NEW YORK, June 23 (Reuters) - A reclusive mining heiress
who died last month in New York has left the bulk of her $400
million fortune to an art charity and $1 million to her legal
and financial advisors, according to a copy of her will filed
on Wednesday in New York Surrogate's Court.
The subject of Huguette Clark's legacy has already drawn
legal scrutiny and a reported criminal investigation into how
her lawyer and accountant managed her estate.
Clark, who died at 104 with no close family, inherited her
fortune from her father William Clark, a copper baron and
one-time U.S. Senator from Montana. When she died, Clark owned
three sprawling homes - a 42-bedroom apartment on Fifth Avenue
in New York, a 52-acre Connecticut estate, and a seaside
mansion in Santa Barbara, California. Although the properties
were unoccupied for decades after Clark moved into a hospital,
she paid for their upkeep, according to a statement by the
lawyer for her estate. The homes in New York and Connecticut
will be sold.
Clark's will directs her executors to establish the
Bellosguardo Foundation in Santa Barbara to promote the arts.
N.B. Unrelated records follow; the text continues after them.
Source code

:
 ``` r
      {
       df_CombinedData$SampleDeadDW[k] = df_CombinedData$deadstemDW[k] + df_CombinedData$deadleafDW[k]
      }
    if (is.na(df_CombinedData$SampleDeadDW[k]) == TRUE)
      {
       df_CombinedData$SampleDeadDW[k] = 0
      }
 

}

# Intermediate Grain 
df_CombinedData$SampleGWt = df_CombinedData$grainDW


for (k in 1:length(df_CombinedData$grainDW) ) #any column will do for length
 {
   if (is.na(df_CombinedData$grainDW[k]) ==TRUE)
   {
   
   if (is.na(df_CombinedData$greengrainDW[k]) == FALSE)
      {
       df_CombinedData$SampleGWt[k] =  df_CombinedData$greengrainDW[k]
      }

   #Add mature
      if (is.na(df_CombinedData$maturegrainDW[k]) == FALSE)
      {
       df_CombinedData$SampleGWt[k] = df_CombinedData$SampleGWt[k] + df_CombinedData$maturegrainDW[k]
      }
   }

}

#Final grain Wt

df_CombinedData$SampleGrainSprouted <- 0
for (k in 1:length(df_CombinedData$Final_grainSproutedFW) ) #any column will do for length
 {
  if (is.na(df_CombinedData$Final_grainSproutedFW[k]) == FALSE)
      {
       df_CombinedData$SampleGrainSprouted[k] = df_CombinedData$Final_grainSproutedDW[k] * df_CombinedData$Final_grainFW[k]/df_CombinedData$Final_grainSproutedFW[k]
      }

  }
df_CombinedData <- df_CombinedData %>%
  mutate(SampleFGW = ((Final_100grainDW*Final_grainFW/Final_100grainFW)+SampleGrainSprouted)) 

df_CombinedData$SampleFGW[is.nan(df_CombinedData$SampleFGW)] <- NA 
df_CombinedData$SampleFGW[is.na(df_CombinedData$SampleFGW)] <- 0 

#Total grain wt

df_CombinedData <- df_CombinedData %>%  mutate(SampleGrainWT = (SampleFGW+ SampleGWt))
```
Housed in her oceanfront mansion, the foundation will display
Clark's art collection, including masterworks by Renoir, John
Singer Sargent and William Merritt Chase. The foundation will
also inherit Clark's rare book collection and musical
instruments. One exception is an original painting from Claude
Monet's "Water Lillies" series, earmarked for the Corcoran
Gallery of Art in Washington.
The seven-page will leaves $1 million for Beth Israel
Hospital where Clark lived since the 1990s. It also provides
gifts for a small circle of people who helped Clark in her
final years, including her longtime nurse, physician,
goddaughter and caretakers of her properties. Clark's nurse
also stands to receive a large collection of dolls, many of
them antique, accompanied by doll houses and clothing.
Two other beneficiaries are Clark's personal attorney,
William Bock, and her accountant, Irving Kamsler, at $500,000 a
piece. Both Bock and Kamsler are designated to serve as
executors of the will as well as directors of the art
foundation. Bock drafted the will for Clark in 2005 when she
was 98.
The gifts to Bock and Kamsler are noteworthy, given that
New York's ethics rules generally bar lawyers from including
themselves as beneficiaries when drafting a client's will. John
Dadakis, who represents Clark's estate, said that such conduct
is permissible if the lawyer files a sworn statement with the
court to explain why the gift is reasonable. Bock has done so,
Dadakis said, in which he explained his 15 years of service to
Clark.
Last August, the Manhattan District Attorney's Elder Abuse
Unit launched an investigation into Bock and Kamsler's handling
of Clark's finances, according to media reports. That
investigation is ongoing and no charges have been filed, the
New York Times reports, citing people briefed on the case.
The probe came after msnbc.com ran a series of
investigative reports on Clark's life in which distant
relatives described Bock and Kamsler's alleged efforts to
isolate Clark and prevent family members from visiting her at
the hospital.
In September, two of Clark's nieces and a nephew filed a
petition for guardianship of their aunt in New York State
Supreme Court. They cited the media reports to argue that Bock
and Kamsler were taking advantage of their allegedly frail and
mentally impaired aunt.
Bock dismissed the allegations as "unfounded" in a court
filing, calling the relatives "virtual strangers" that Clark
had deliberately shunned for decades. The judge rejected the
relatives' petition, finding it largely based on hearsay and
"speculative assertions of incapacity."
Robert Anello, an attorney for Bock, said his client "has
always acted consistent with Ms. Clark's wishes, including her
strong desire for privacy."
Kamsler could not immediately be reached for comment.
In the will filed on Wednesday, Clark explicitly states
that she has intentionally excluded her family from her estate,
"having had minimal contacts with them over the years." The
document describes the named beneficiaries as the "true objects
of my bounty."
Dadakis, who was contacted by the executors to represent
Clark's estate, expressed confidence that the will would
survive any potential challenges to Clark's competency. "We're
very comfortable she knew the extent of her assets, the extent
of her family and the objects of her bounty," Dadakis said.
"She was a very strong-willed individual."